The Mexican side is also crowded, in those same border cities, with factories that sprung up after NAFTA, making goods mostly for the US market, mostly by people making a few dollars a day. Theroux is describing what he sees rather than critiquing capitalism, but the reader can very easily fill in the gaps.

The narco threat is more amorphous, the background of all life in Mexico, everywhere in that large, complex nation. The gangs fight with each other, sometimes fight with government forces - or seem to do so, the cynical might say - and massacre civilians in what seems a random fashion, a bus-load here, a group of protestors there.
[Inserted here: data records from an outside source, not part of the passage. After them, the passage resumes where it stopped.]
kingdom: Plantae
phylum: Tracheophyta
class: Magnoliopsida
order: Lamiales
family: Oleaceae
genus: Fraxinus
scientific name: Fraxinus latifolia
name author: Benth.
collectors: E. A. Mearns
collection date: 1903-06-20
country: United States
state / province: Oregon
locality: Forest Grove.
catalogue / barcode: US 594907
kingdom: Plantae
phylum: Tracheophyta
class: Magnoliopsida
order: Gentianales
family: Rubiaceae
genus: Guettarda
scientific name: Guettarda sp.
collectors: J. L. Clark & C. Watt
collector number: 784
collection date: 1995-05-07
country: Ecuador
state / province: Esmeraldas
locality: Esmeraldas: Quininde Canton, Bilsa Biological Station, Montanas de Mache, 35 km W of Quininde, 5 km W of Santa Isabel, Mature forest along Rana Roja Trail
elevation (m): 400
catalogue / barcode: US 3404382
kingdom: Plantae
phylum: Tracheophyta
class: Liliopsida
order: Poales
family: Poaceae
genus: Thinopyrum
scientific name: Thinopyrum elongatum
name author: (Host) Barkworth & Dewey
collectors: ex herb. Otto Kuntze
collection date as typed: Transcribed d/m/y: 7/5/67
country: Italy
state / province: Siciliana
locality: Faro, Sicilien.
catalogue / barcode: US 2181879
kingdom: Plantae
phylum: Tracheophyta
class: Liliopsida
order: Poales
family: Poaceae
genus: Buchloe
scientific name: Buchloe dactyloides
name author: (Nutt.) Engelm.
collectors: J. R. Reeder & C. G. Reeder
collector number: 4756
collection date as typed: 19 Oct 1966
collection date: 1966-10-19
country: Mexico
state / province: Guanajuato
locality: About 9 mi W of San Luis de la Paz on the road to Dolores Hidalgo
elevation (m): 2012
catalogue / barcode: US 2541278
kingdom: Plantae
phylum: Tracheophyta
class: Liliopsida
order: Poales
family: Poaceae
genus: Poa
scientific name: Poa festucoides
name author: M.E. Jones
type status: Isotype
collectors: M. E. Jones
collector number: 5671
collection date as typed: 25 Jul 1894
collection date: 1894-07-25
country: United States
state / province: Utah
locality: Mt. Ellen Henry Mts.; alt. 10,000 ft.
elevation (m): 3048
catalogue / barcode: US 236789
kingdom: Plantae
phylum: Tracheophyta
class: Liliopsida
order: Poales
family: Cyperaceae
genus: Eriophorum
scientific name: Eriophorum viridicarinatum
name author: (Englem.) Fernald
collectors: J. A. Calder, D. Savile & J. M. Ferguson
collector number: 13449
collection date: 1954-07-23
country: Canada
Because in Mexico Mundo, life on the plain of snakes was so uncertain, every venture out of the security of the home could become dramatic and precarious. One of the more bizarre cruelties of the country, found in both its political and criminal culture - and of course the two often overlap - were sudden disappearances. As I found out from the humanitarian organization Caminos Oaxaca: Acompanamiento a Migrantes, hundreds of migrants disappeared en route to the border; the feistier journalists disappeared; the forty-three students from Ayotzinapa disappeared; virtually every day people went missing in Mexico, kidnapped, abducted, lifted, deleted, never to be heard from again.

(p.385) 

This is an oddly happy, positive book, for all of the upheavals and danger in the background: the border, the gangs, the earthquake that forms the background of much of the last hundred pages, even the Zapatista rebels Theroux spends time with near the very end. Mexico's people are strong and resilient, with a rich, deep vibrant culture, and Theroux presents them as rejuvenating him at a time in his life (mid-seventies, if I'm counting correctly) when he was feeling old and worn-out and useless. It is deep and rich and full of  interesting details, yet another masterful book of travel by a man who has been doing this well for forty years. I'm thrilled to see he's still going; if Paul Theroux can still head off to strange places and come out of them whole and with another thoughtful book, there is hope for all of us.